Yes — at the median salary of $76K, rent takes 20.6% of take-home pay. A 2-bedroom at the HUD Fair Market Rent runs $1,034/month. That stays under the 30% guideline most financial planners use.
What’s the entry-level salary for human resources specialists in North Dakota?
The 10th-percentile wage — what new human resources specialists typically earn — is $51K/year. Take-home on that works out to about $3,031/month. At HUD’s $1,034/month FMR, rent would take 34% of that take-home — above the 30% guideline, so a 1-bedroom or shared housing is likely necessary starting out.
Is human resources specialist a high-paying job in North Dakota?
Pay here is roughly in line with the national average — $76K locally vs. $76K nationally, a 0% difference.

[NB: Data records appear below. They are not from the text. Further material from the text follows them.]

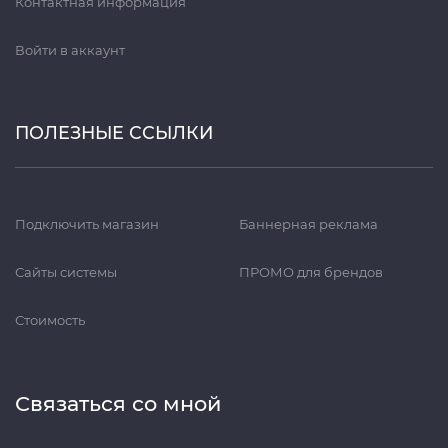
Контактная информация
Войти в аккаунт
ПОЛЕЗНЫЕ ССЫЛКИ
Подключить магазин
Баннерная реклама
Сайты системы
ПРОМО для брендов
Стоимость
Связаться со мной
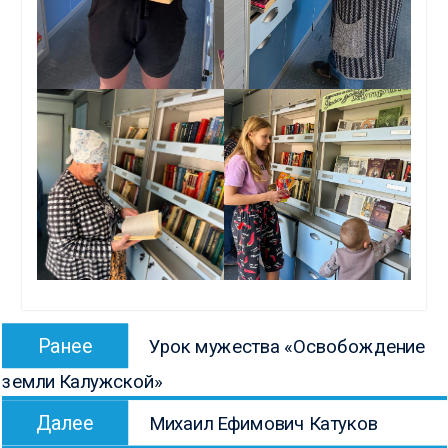
Навигация
Предыдущая
Ранее
Урок мужества «Освобождение
по
запись:
земли Калужской»
записям
Следующая
Далее
Михаил Ефимович Катуков
запись:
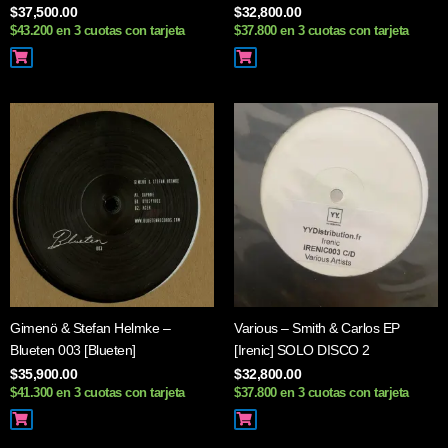
$
37,500.00
$
32,800.00
$43.200 en 3 cuotas con tarjeta
$37.800 en 3 cuotas con tarjeta
Gimenö & Stefan Helmke –
Various – Smith & Carlos EP
Blueten 003 [Blueten]
[Irenic] SOLO DISCO 2
$
35,900.00
$
32,800.00
$41.300 en 3 cuotas con tarjeta
$37.800 en 3 cuotas con tarjeta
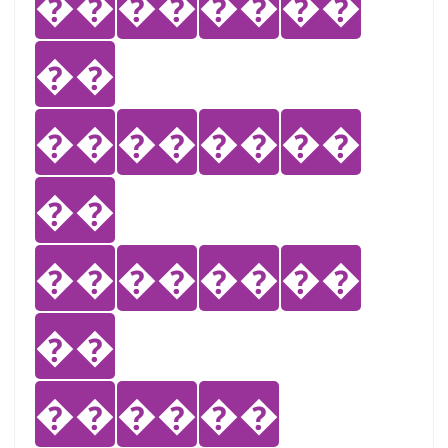
��
��
��
��
��
��
��
��
��
��
��
��
��
��
��
��
��
��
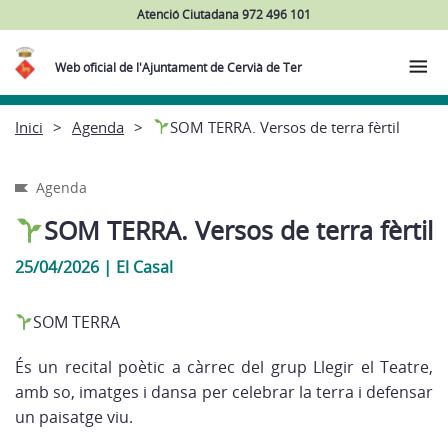
Atenció Ciutadana 972 496 101
Web oficial de l'Ajuntament de Cervià de Ter
Inici
Agenda
SOM TERRA. Versos de terra fèrtil
Agenda
SOM TERRA. Versos de terra fèrtil
25/04/2026
|
El Casal
SOM TERRA
És un recital poètic a càrrec del grup Llegir el Teatre,
amb so, imatges i dansa per celebrar la terra i defensar
un paisatge viu.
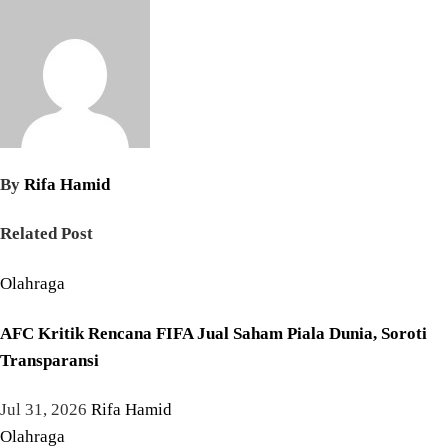
By
Rifa Hamid
Related Post
Olahraga
AFC Kritik Rencana FIFA Jual Saham Piala Dunia, Soroti
Transparansi
Jul 31, 2026
Rifa Hamid
Olahraga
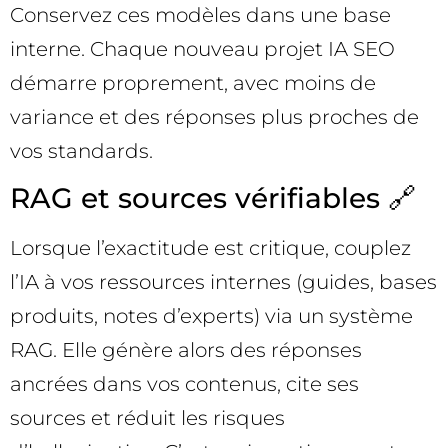
Conservez ces modèles dans une base
interne. Chaque nouveau projet IA SEO
démarre proprement, avec moins de
variance et des réponses plus proches de
vos standards.
RAG et sources vérifiables 🔗
Lorsque l’exactitude est critique, couplez
l’IA à vos ressources internes (guides, bases
produits, notes d’experts) via un système
RAG. Elle génère alors des réponses
ancrées dans vos contenus, cite ses
sources et réduit les risques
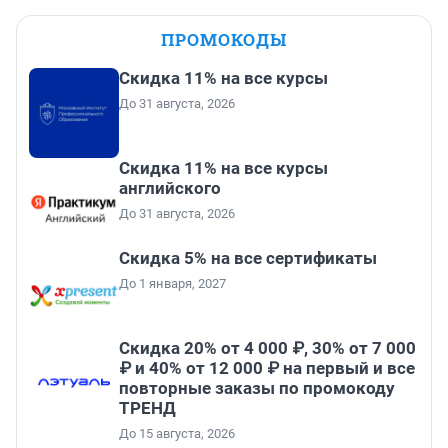
ПРОМОКОДЫ
Скидка 11% на все курсы
До 31 августа, 2026
Скидка 11% на все курсы
английского
До 31 августа, 2026
Скидка 5% на все сертификаты
До 1 января, 2027
Скидка 20% от 4 000 ₽, 30% от 7 000
₽ и 40% от 12 000 ₽ на первый и все
повторные заказы по промокоду
ТРЕНД
До 15 августа, 2026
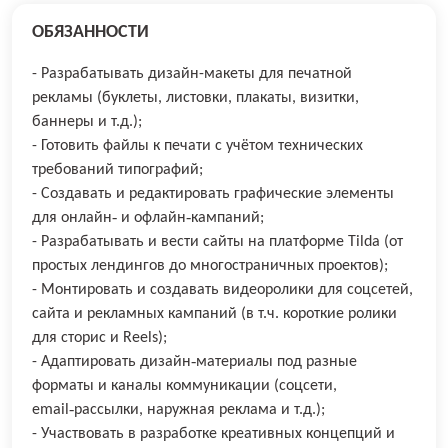
ОБЯЗАННОСТИ
- Разрабатывать дизайн-макеты для печатной
рекламы (буклеты, листовки, плакаты, визитки,
баннеры и т.д.);
- Готовить файлы к печати с учётом технических
требований типографий;
- Создавать и редактировать графические элементы
для онлайн‑ и офлайн‑кампаний;
- Разрабатывать и вести сайты на платформе Tilda (от
простых лендингов до многостраничных проектов);
- Монтировать и создавать видеоролики для соцсетей,
сайта и рекламных кампаний (в т.ч. короткие ролики
для сторис и Reels);
- Адаптировать дизайн‑материалы под разные
форматы и каналы коммуникации (соцсети,
email‑рассылки, наружная реклама и т.д.);
- Участвовать в разработке креативных концепций и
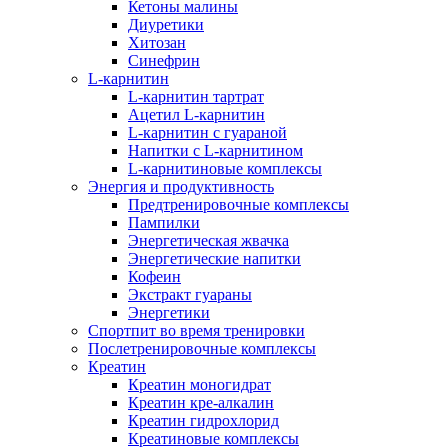
Кетоны малины
Диуретики
Хитозан
Синефрин
L-карнитин
L-карнитин тартрат
Ацетил L-карнитин
L-карнитин с гуараной
Напитки c L-карнитином
L-карнитиновые комплексы
Энергия и продуктивность
Предтренировочные комплексы
Пампилки
Энергетическая жвачка
Энергетические напитки
Кофеин
Экстракт гуараны
Энергетики
Спортпит во время тренировки
Послетренировочные комплексы
Креатин
Креатин моногидрат
Креатин кре-алкалин
Креатин гидрохлорид
Креатиновые комплексы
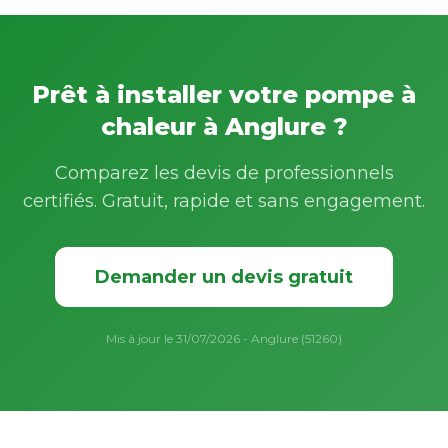
Prêt à installer votre pompe à
chaleur à Anglure ?
Comparez les devis de professionnels
certifiés. Gratuit, rapide et sans engagement.
Demander un devis gratuit
Mis à jour le 31/07/2026 - Anglure (51260)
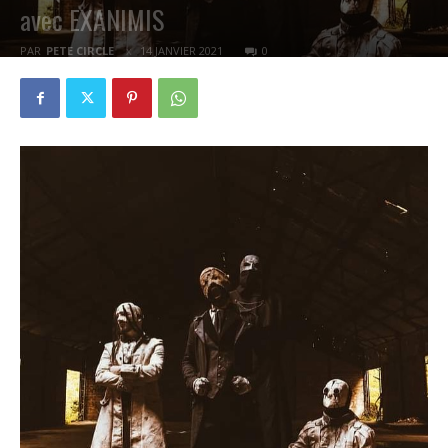
avec EXANIMIS
PAR
PETE CIRCLE
14 JANVIER 2021
0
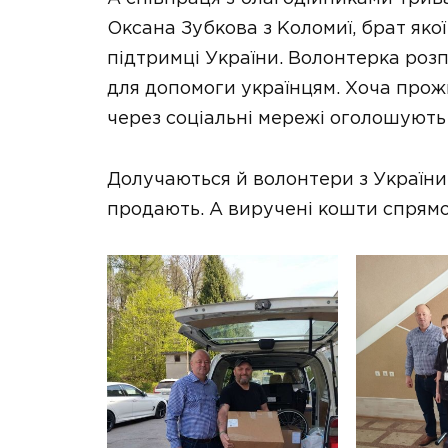
Оксана Зубкова з Коломиї, брат яко
підтримці України. Волонтерка роз
для допомоги українцям. Хоча прож
через соціальні мережі оголошують 
Долучаються й волонтери з України.
продають. А виручені кошти спрямо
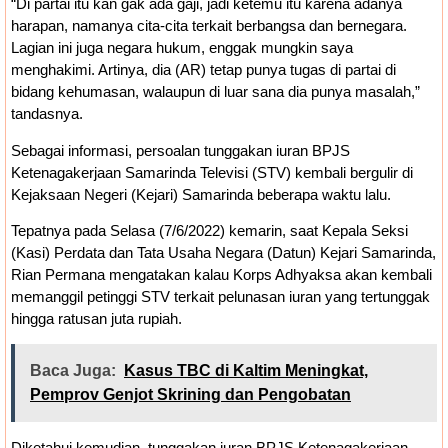
“Di partai itu kan gak ada gaji, jadi ketemu itu karena adanya
harapan, namanya cita-cita terkait berbangsa dan bernegara.
Lagian ini juga negara hukum, enggak mungkin saya
menghakimi. Artinya, dia (AR) tetap punya tugas di partai di
bidang kehumasan, walaupun di luar sana dia punya masalah,”
tandasnya.
Sebagai informasi, persoalan tunggakan iuran BPJS
Ketenagakerjaan Samarinda Televisi (STV) kembali bergulir di
Kejaksaan Negeri (Kejari) Samarinda beberapa waktu lalu.
Tepatnya pada Selasa (7/6/2022) kemarin, saat Kepala Seksi
(Kasi) Perdata dan Tata Usaha Negara (Datun) Kejari Samarinda,
Rian Permana mengatakan kalau Korps Adhyaksa akan kembali
memanggil petinggi STV terkait pelunasan iuran yang tertunggak
hingga ratusan juta rupiah.
Baca Juga:
Kasus TBC di Kaltim Meningkat,
Pemprov Genjot Skrining dan Pengobatan
Diketahui kemudian, tunggakan iuran BPJS Ketenagakerjaan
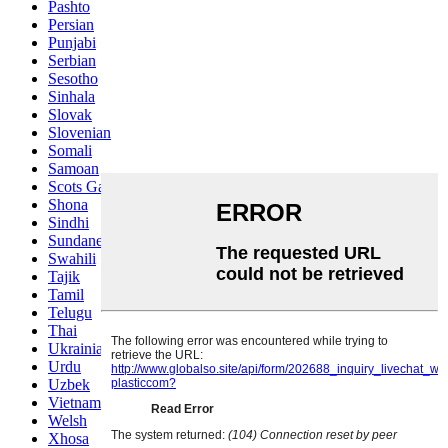
Pashto
Persian
Punjabi
Serbian
Sesotho
Sinhala
Slovak
Slovenian
Somali
Samoan
Scots Gaelic
Shona
Sindhi
Sundanese
Swahili
Tajik
Tamil
Telugu
Thai
Ukrainian
Urdu
Uzbek
Vietnamese
Welsh
Xhosa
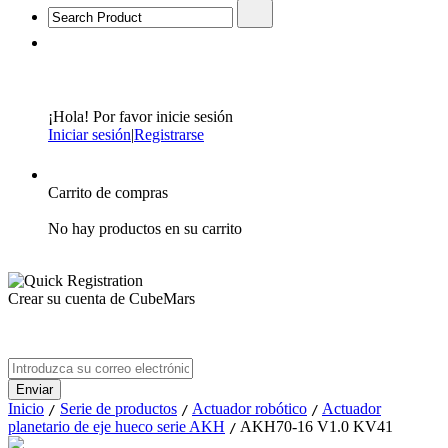
¡Hola! Por favor inicie sesión
Iniciar sesión
|
Registrarse
Carrito de compras
No hay productos en su carrito
Crear su cuenta de CubeMars
Inicio
Serie de productos
Actuador robótico
Actuador
/
/
/
planetario de eje hueco serie AKH
AKH70-16 V1.0 KV41
/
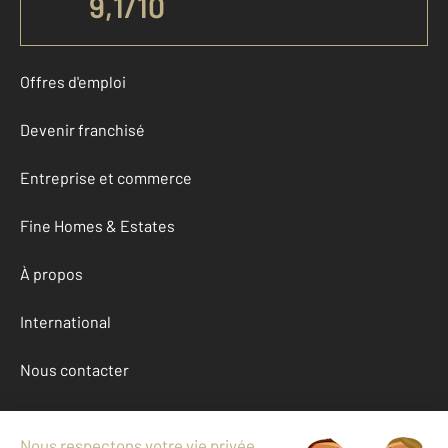
9,1
/
10
Offres d'emploi
Devenir franchisé
Entreprise et commerce
Fine Homes & Estates
À propos
International
Nous contacter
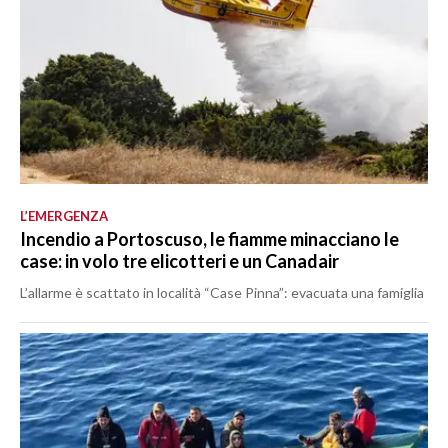
L’EMERGENZA
Incendio a Portoscuso, le fiamme minacciano le
case: in volo tre elicotteri e un Canadair
L’allarme è scattato in località “Case Pinna”: evacuata una famiglia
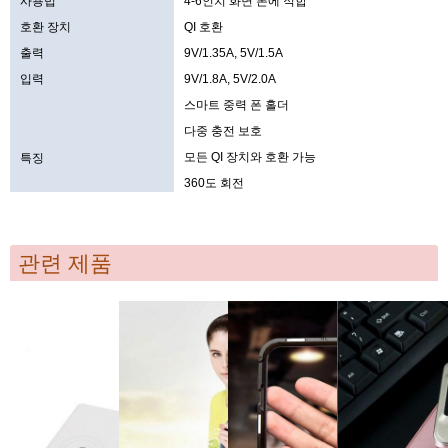
사용법
4-6인치 화면 폰에 적합
호환 장치
QI 호환
출력
9V/1.35A, 5V/1.5A
입력
9V/1.8A, 5V/2.0A
스마트 중력 폰 홀더
다중 충전 보호
모든 QI 장치와 호환 가능
특징
360도 회전
관련 제품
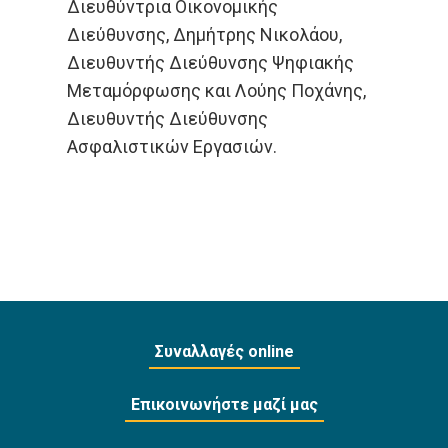
Διευθύντρια Οικονομικής
Διεύθυνσης, Δημήτρης Νικολάου,
Διευθυντής Διεύθυνσης Ψηφιακής
Μεταμόρφωσης και Λούης Ποχάνης,
Διευθυντής Διεύθυνσης
Ασφαλιστικών Εργασιών.
Συναλλαγές online
Επικοινωνήστε μαζί μας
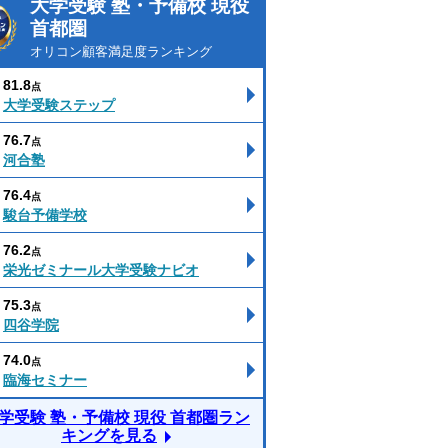
大学受験 塾・予備校 現役
首都圏
オリコン顧客満足度ランキング
81.8
点
大学受験ステップ
76.7
点
河合塾
76.4
点
駿台予備学校
76.2
点
栄光ゼミナール大学受験ナビオ
75.3
点
四谷学院
74.0
点
臨海セミナー
学受験 塾・予備校 現役 首都圏ラン
キングを見る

How does North Dakota compare to the national average for human resources specialists?
North Dakota pays $76K median vs. the U.S. average of $76K — that’s +0%. After adjusting for local cost of living (RPP 88.89), the purchasing-power equivalent is $85K — still ahead of the national median.
How much do human resources specialists make in North Dakota?
The median is $75,630 a year, that works out to about $36 an hour. But the range is wide: entry-level workers start around $50,520, and experienced human resources specialists can clear $116,990. These are BLS numbers, based on employer-reported data, not self-reported surveys.
Is $76K enough to live in North Dakota?
On that salary, you'd take home roughly $5,010/month after taxes. A 2-bedroom here rents for about $1,034/month, which eats 20.6% of your paycheck. That's under the 30% guideline most financial planners use, so the numbers work.
How far does a human resources specialists salary go in North Dakota?
North Dakota has a Regional Price Parity of 88.89 (100 is the national average). That's below average, your money stretches further here than the raw salary number suggests. After cost-of-living adjustment, the median human resources specialists salary is worth about $85,083 in national-average purchasing power.
Where do human resources specialists get paid the most?
The table above ranks every state by median pay for this role. Keep in mind that the highest-paying states tend to have the highest costs of living, so the top salary doesn't always mean the most money in your pocket.